Project will produce more than a dozen promotional videos for Sea to Sky music acts

click to enlarge COURTESY OF ARTS WHISTLER - Mo Douglas, executive director of Arts Whistler, is celebrating a new grant to help support local musicians and content creators.
  • Courtesy of Arts Whistler
  • Mo Douglas, executive director of Arts Whistler, is celebrating a new grant to help support local musicians and content creators.

Arts Whistler is preparing to launch a new initiative for local musicians and content creators after receiving an $80,000 grant from an unlikely source.

The BC Rural Dividend fund—from the provincial Forest, Lands, Natural Resources Operations department—aims to support economic development in rural B.C. “In reality, it’s not an arts grant,” says Mo Douglas, executive director of Arts Whistler. “It’s so interesting to me. This grant for us was a real exercise in, ‘You never know what might happen, so it’s worth doing.’”

The grant required proposed projects to somehow increase employment in a rural area in a field with underemployment. To that end, Arts Whistler’s proposal was dubbed the “Employment Diversification and Resilience Project.”

With the funding, the organization will pair up local content creators—including directors, videographers and photographers—with musicians to create promotional tools for them.

“So the content creators get some work creating content for their portfolios and the music act gets a promotional tool—like a video—to promote themselves and, ideally, get better gigs,” Douglas says. “As it says in the grant, our purpose is to make Whistler a more viable and sustainable place to work.”

In total, they expect to be able to create 12 different promotional videos for 12 different musical acts from the Sea to Sky corridor, spanning from Squamish to Pemberton.

“We have a 16-to-18-month program,” Douglas says. “It gives us time to have this work done and have it done well … This (grant) is actually quite practical and (has) a realistic timeframe.”

While they’ll spend the next month firming up details before doing outreach for applications, Douglas says they expect to hire 14 professionals for the project, ranging from marketing roles to directors and A/V providers.

Their goal is to find people who have some experience in their field, but could use a boost to round out their resume. “The content creators are working professionals, but could use more opportunities and tools in their toolkit. The bands have been around a while, are tight, doing great performances. They’re busy and committed to staying together long-term and they’re creating original music. Those are some things folks should think about,” Douglas adds.
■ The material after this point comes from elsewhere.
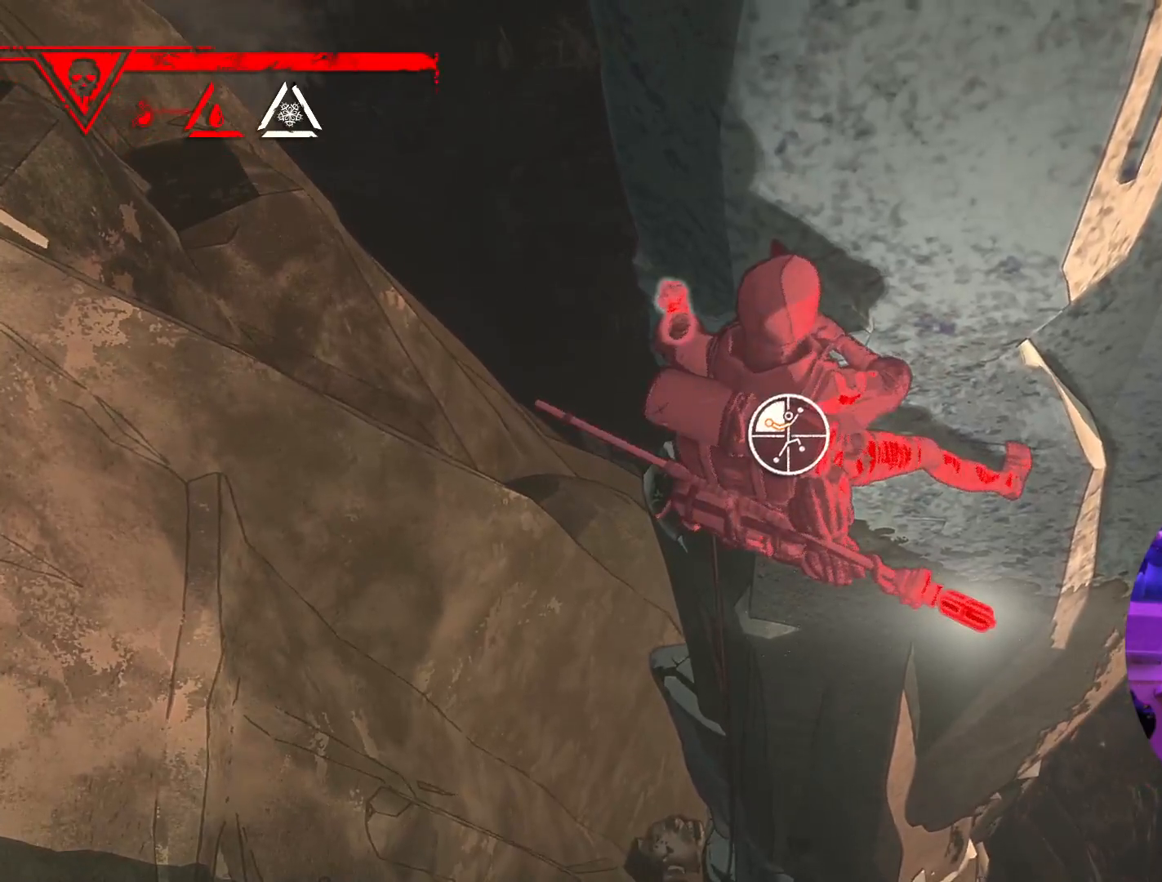
{"buttons": [], "left_stick": "down-right", "right_stick": "center", "events": [[83, "R1", "up"], [250, "left_stick", "up-right"], [333, "left_stick", "right"], [450, "left_stick", "down-right"]]}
Arts Whistler also stands to benefit from the influx of professional promotional videos as well. “We’re working on upgrading our member profiles portal anyway, but this will allow us to elevate the content for people ready to produce it at that level,” Douglas says. “That’s super exciting too; we can showcase this (before) our shows and on our screens in the building. Ultimately, this kind of thing is exponential.”